## [Task objective]
The line containing "grade, and disability rating." marks where to begin. Write out that line and every line after it exactly, through the last line below.

Saved data entries:
* * * * *

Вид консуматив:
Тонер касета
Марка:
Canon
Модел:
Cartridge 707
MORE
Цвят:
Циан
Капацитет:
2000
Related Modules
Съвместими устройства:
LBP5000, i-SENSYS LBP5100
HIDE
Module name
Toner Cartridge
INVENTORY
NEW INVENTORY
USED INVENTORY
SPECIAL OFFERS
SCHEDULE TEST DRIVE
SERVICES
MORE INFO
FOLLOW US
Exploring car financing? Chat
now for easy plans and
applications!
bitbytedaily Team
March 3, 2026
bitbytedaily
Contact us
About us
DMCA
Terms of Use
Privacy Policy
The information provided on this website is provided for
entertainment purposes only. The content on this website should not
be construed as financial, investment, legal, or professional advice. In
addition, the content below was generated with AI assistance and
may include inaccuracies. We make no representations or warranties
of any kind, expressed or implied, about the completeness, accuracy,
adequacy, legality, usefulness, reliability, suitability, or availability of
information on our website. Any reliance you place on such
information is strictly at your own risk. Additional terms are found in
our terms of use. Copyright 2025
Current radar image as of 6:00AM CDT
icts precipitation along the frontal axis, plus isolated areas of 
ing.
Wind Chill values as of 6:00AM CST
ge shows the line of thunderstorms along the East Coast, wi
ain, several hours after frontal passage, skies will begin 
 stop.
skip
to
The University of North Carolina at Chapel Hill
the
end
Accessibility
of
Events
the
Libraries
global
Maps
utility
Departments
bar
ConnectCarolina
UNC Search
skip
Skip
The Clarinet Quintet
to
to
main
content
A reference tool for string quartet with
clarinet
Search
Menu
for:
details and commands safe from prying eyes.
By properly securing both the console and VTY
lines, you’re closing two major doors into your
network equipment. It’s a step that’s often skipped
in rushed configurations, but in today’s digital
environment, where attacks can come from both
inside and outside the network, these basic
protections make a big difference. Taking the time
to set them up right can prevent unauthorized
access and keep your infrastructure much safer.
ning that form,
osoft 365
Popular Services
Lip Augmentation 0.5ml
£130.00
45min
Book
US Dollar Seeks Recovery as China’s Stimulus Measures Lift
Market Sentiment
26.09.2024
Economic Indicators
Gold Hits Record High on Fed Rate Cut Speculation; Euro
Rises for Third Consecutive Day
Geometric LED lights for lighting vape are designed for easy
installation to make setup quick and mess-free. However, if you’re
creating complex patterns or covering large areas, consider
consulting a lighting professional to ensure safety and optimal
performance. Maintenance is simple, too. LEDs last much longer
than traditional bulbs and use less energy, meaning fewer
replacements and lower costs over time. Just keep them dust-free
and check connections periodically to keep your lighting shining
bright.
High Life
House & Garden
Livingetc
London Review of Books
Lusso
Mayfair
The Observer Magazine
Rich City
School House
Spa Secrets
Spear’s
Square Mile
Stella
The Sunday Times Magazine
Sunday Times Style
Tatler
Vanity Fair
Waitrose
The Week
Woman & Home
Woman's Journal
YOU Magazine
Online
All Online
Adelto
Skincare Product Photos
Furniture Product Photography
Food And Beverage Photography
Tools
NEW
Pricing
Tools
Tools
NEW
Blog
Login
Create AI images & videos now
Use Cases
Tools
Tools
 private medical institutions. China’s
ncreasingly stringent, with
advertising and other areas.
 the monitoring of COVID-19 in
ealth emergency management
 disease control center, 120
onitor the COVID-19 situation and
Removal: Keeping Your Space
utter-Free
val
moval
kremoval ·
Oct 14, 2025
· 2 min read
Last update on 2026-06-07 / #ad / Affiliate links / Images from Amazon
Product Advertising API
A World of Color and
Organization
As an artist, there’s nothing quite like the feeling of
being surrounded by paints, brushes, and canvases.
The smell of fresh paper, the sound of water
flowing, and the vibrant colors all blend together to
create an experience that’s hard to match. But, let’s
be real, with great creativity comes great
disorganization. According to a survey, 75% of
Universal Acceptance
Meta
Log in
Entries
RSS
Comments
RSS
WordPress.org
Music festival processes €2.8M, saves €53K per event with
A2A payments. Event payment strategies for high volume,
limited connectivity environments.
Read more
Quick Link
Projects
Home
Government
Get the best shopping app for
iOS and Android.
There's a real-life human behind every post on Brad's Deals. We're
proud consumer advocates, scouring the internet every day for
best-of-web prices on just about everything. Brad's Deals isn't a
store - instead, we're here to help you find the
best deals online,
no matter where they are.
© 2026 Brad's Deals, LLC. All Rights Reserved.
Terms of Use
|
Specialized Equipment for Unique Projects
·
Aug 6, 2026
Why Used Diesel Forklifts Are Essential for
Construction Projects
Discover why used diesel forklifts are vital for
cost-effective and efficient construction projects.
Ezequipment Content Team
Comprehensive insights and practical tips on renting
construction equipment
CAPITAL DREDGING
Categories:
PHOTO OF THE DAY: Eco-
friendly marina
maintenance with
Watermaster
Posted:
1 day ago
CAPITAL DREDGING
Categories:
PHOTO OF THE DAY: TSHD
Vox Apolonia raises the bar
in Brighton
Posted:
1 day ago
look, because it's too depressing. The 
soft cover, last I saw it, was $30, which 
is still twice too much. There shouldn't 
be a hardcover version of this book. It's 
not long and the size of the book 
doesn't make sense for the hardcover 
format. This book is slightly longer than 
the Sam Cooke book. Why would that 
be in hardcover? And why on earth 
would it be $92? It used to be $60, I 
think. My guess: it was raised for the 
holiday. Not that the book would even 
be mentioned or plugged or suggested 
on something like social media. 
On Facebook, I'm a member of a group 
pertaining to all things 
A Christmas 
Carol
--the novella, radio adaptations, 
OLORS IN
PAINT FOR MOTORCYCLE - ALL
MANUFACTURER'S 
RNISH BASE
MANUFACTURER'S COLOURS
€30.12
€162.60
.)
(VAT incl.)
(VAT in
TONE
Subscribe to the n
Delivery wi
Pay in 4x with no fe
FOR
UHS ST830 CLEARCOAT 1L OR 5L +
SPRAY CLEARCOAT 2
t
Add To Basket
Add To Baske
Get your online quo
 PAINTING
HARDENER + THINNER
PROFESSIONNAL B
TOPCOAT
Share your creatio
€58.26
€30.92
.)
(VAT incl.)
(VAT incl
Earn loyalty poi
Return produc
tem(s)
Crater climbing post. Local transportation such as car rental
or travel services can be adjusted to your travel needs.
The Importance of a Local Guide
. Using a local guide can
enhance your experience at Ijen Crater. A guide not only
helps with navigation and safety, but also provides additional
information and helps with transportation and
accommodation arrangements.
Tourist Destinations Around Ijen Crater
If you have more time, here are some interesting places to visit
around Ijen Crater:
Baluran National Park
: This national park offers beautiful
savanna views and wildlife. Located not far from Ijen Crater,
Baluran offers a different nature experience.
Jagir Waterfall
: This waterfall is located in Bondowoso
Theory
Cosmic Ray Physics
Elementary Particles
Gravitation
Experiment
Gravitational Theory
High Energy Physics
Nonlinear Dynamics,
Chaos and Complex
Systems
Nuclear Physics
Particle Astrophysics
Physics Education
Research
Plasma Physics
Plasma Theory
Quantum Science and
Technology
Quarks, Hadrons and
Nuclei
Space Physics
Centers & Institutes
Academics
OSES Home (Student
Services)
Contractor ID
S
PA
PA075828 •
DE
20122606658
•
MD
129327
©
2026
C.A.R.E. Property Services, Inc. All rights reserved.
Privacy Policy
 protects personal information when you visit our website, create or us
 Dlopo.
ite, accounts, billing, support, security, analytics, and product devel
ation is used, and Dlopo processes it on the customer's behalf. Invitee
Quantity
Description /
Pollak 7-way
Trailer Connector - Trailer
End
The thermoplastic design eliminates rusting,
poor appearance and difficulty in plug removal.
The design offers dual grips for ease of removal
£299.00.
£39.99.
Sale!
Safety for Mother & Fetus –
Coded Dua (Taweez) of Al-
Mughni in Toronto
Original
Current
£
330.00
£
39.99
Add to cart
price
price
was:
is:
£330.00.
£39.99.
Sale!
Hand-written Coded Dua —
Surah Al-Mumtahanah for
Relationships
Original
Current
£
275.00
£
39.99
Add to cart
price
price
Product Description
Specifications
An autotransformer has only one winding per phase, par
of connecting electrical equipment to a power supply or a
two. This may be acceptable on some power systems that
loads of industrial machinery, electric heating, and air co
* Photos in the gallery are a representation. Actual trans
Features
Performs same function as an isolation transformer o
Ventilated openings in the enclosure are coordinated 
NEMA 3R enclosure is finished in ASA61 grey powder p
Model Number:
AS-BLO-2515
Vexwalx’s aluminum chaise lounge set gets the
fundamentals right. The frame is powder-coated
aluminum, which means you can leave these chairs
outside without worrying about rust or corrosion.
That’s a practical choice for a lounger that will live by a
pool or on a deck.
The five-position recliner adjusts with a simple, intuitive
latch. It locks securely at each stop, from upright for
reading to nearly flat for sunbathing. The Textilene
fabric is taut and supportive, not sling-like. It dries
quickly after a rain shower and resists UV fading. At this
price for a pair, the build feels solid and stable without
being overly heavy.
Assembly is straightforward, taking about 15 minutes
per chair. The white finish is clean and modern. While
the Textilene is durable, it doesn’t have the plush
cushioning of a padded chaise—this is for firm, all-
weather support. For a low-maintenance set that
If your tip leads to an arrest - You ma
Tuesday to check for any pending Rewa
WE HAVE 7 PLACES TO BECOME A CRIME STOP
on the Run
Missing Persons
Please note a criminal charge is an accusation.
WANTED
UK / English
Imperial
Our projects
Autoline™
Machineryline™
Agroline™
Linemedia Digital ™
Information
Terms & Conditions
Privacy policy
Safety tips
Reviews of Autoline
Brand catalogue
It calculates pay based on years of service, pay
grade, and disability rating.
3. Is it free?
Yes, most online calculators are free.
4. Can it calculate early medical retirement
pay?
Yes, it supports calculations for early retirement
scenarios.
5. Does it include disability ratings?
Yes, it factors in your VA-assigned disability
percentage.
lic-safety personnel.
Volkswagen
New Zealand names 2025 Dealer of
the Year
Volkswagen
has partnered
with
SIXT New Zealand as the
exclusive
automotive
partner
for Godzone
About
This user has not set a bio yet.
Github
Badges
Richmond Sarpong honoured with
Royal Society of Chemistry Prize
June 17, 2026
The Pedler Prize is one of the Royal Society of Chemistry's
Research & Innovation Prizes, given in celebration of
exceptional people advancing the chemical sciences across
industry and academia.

* * * * *

## [Answer space]
grade, and disability rating.
3. Is it free?
Yes, most online calculators are free.
4. Can it calculate early medical retirement
pay?
Yes, it supports calculations for early retirement
scenarios.
5. Does it include disability ratings?
Yes, it factors in your VA-assigned disability
percentage.
lic-safety personnel.
Volkswagen
New Zealand names 2025 Dealer of
the Year
Volkswagen
has partnered
with
SIXT New Zealand as the
exclusive
automotive
partner
for Godzone
About
This user has not set a bio yet.
Github
Badges
Richmond Sarpong honoured with
Royal Society of Chemistry Prize
June 17, 2026
The Pedler Prize is one of the Royal Society of Chemistry's
Research & Innovation Prizes, given in celebration of
exceptional people advancing the chemical sciences across
industry and academia.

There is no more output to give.